=== Try it ===
The entries that follow should be reproduced exactly, with no images carried over.

Saved data entries
- - -

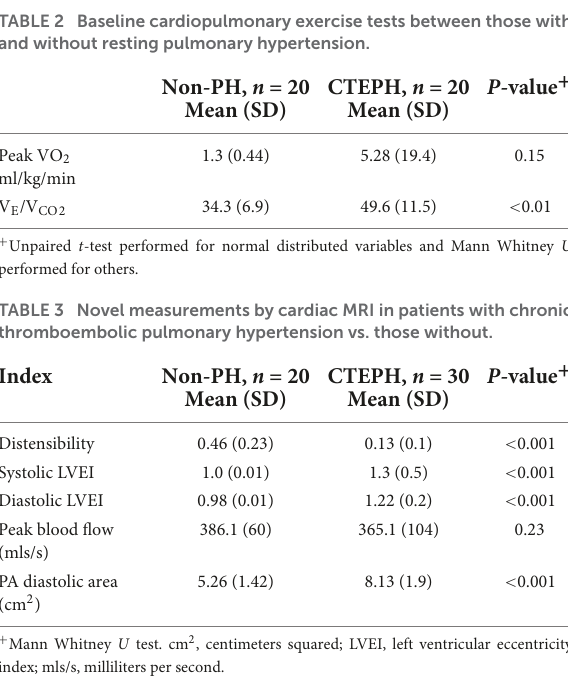
Table 3 . Pulmonary artery distensibility was significantly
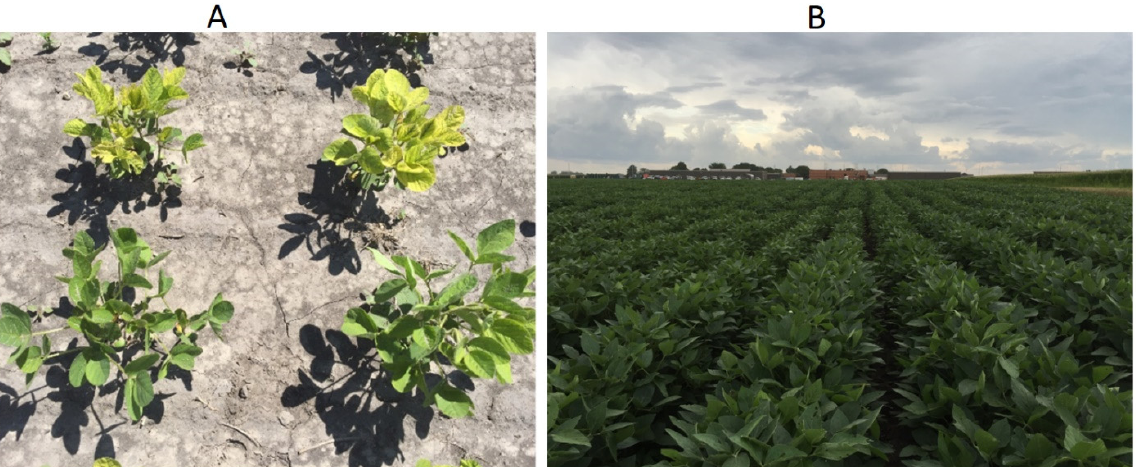
Figure 11. Images of IDC hill plots ( A ) vs. yield test plots ( B ). The left image shows the chlorosis phenotype of two susceptible testing lines (top two hill plots) and two resistant testing lines (bottom two hill plots). The right image shows yield test plots with plants in 10 m rows.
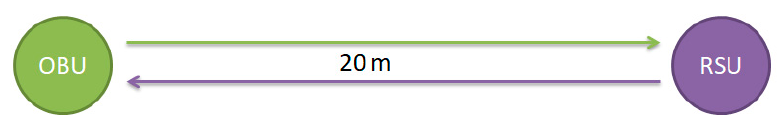
Figure 6. Design of preliminary tests in Boecillo.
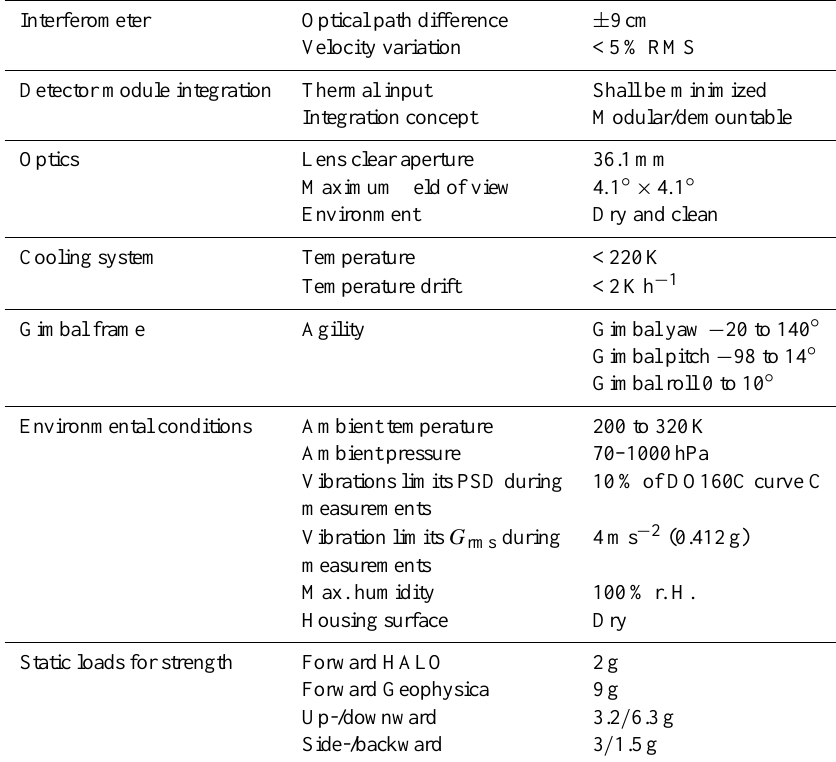
Table 1. Mechanical and thermal requirements for the GLORIA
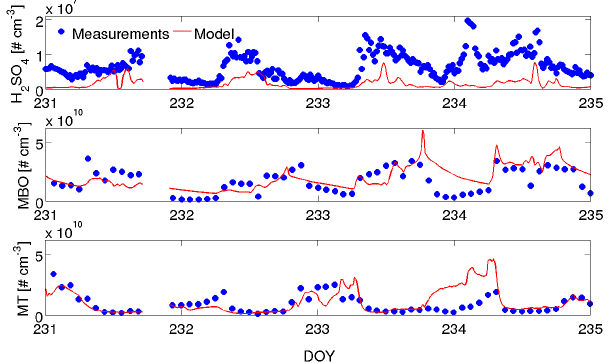
Figure 11. Modeled and measured H 2 SO 4 (top), MBO (middle) and monoterpene (MT, bottom) concentrations from 19 August 2010 (DOY 231) to 22 August 2010 (DOY 234). Data were re- moved for late afternoon–early evening of day 231 to exclude in- fluence from precipitation for 2h after precipitation ended. Mea- surements are shown as blue circles, and the model simulations are indicated by the red line. Comparisons for sulfuric acid are made at 2m; comparisons for MBO and MT are made at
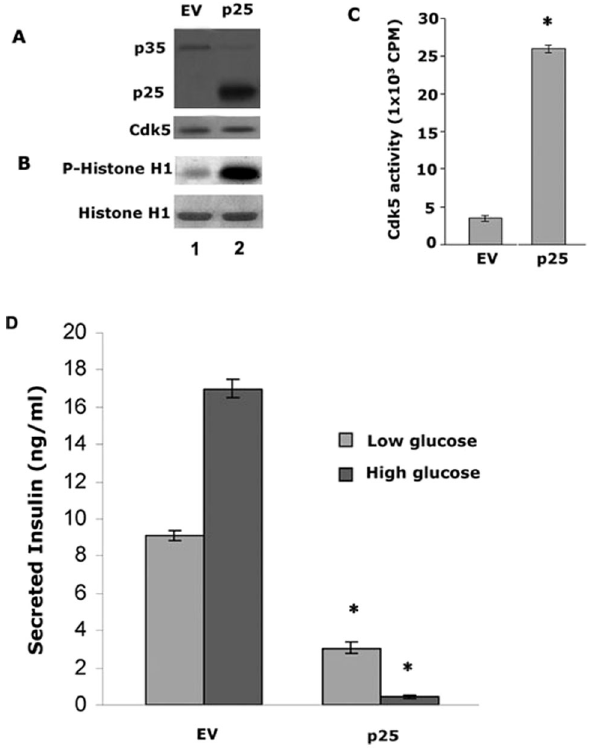
Figure 3. Min6 cells infected with p25, display high levels of Cdk5 activity and inhibits insulin secretion. A Expressions of infected p25 (panel 1, Lane 2) and endogenous p35 (panel 1, lanes 1 and 2) and Cdk5 (panel 2 lanes 1 and 2). B Autoradiograph of phosphorylated histone H1 in infected Min6 cells. The same cell lysates were used for the kinase assay using Cdk5 immunoprecipitates. C Quantification of Cdk5 activities in infected Min6 cells. Data represent mean 6 SE of three experiments. D Insulin secretion was extremely inhibited when p25 were overexpressed in Min6 cells. Insulin released from p25 infected cells was dramatically inhibited under basal and stimulated conditions, more than 95% in the latter case, (* P , 0.01). Data represent mean 6 standard error of three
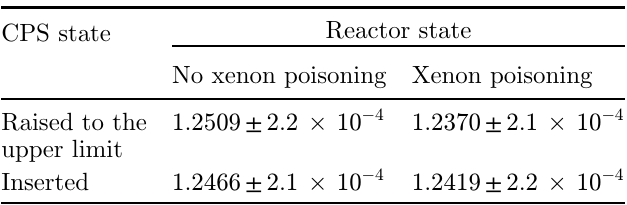
Table 1. Results of the insertion effect of control rods ( k ∞ values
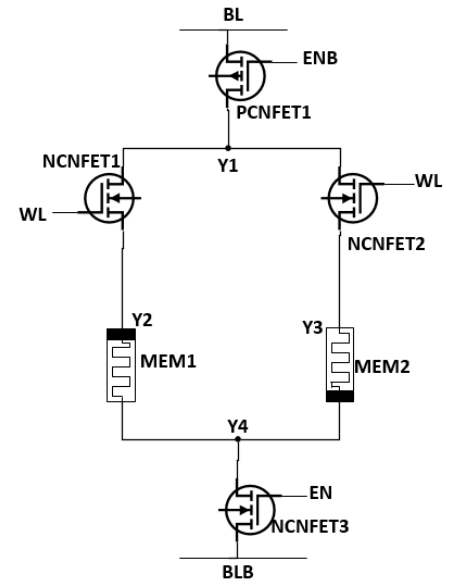
Figure 5. High reliability read–write circuit based on memristor(HRC) [27]. During the write operation, WL and EN are set as the power supply voltage VDD, while ENB is set as GND to turn on transistors NCNFET1, NCNFET2, NCNFET3, and PCNFET1. When BL remains at VDD, that is, when BLB remains at GND, the current flows from node Y1 to node Y4, then both ends of memristor M1 are forward voltage and both ends of memristor M2 are reverse voltage, so M1 is in a low resistance state. Logic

- - -

=== Exercise solution ===
Table 3 . Pulmonary artery distensibility was significantly
Figure 11. Images of IDC hill plots ( A ) vs. yield test plots ( B ). The left image shows the chlorosis phenotype of two susceptible testing lines (top two hill plots) and two resistant testing lines (bottom two hill plots). The right image shows yield test plots with plants in 10 m rows.
Figure 6. Design of preliminary tests in Boecillo.
Table 1. Mechanical and thermal requirements for the GLORIA
Figure 11. Modeled and measured H 2 SO 4 (top), MBO (middle) and monoterpene (MT, bottom) concentrations from 19 August 2010 (DOY 231) to 22 August 2010 (DOY 234). Data were re- moved for late afternoon–early evening of day 231 to exclude in- fluence from precipitation for 2h after precipitation ended. Mea- surements are shown as blue circles, and the model simulations are indicated by the red line. Comparisons for sulfuric acid are made at 2m; comparisons for MBO and MT are made at
Figure 3. Min6 cells infected with p25, display high levels of Cdk5 activity and inhibits insulin secretion. A Expressions of infected p25 (panel 1, Lane 2) and endogenous p35 (panel 1, lanes 1 and 2) and Cdk5 (panel 2 lanes 1 and 2). B Autoradiograph of phosphorylated histone H1 in infected Min6 cells. The same cell lysates were used for the kinase assay using Cdk5 immunoprecipitates. C Quantification of Cdk5 activities in infected Min6 cells. Data represent mean 6 SE of three experiments. D Insulin secretion was extremely inhibited when p25 were overexpressed in Min6 cells. Insulin released from p25 infected cells was dramatically inhibited under basal and stimulated conditions, more than 95% in the latter case, (* P , 0.01). Data represent mean 6 standard error of three
Table 1. Results of the insertion effect of control rods ( k ∞ values
Figure 5. High reliability read–write circuit based on memristor(HRC) [27]. During the write operation, WL and EN are set as the power supply voltage VDD, while ENB is set as GND to turn on transistors NCNFET1, NCNFET2, NCNFET3, and PCNFET1. When BL remains at VDD, that is, when BLB remains at GND, the current flows from node Y1 to node Y4, then both ends of memristor M1 are forward voltage and both ends of memristor M2 are reverse voltage, so M1 is in a low resistance state. Logic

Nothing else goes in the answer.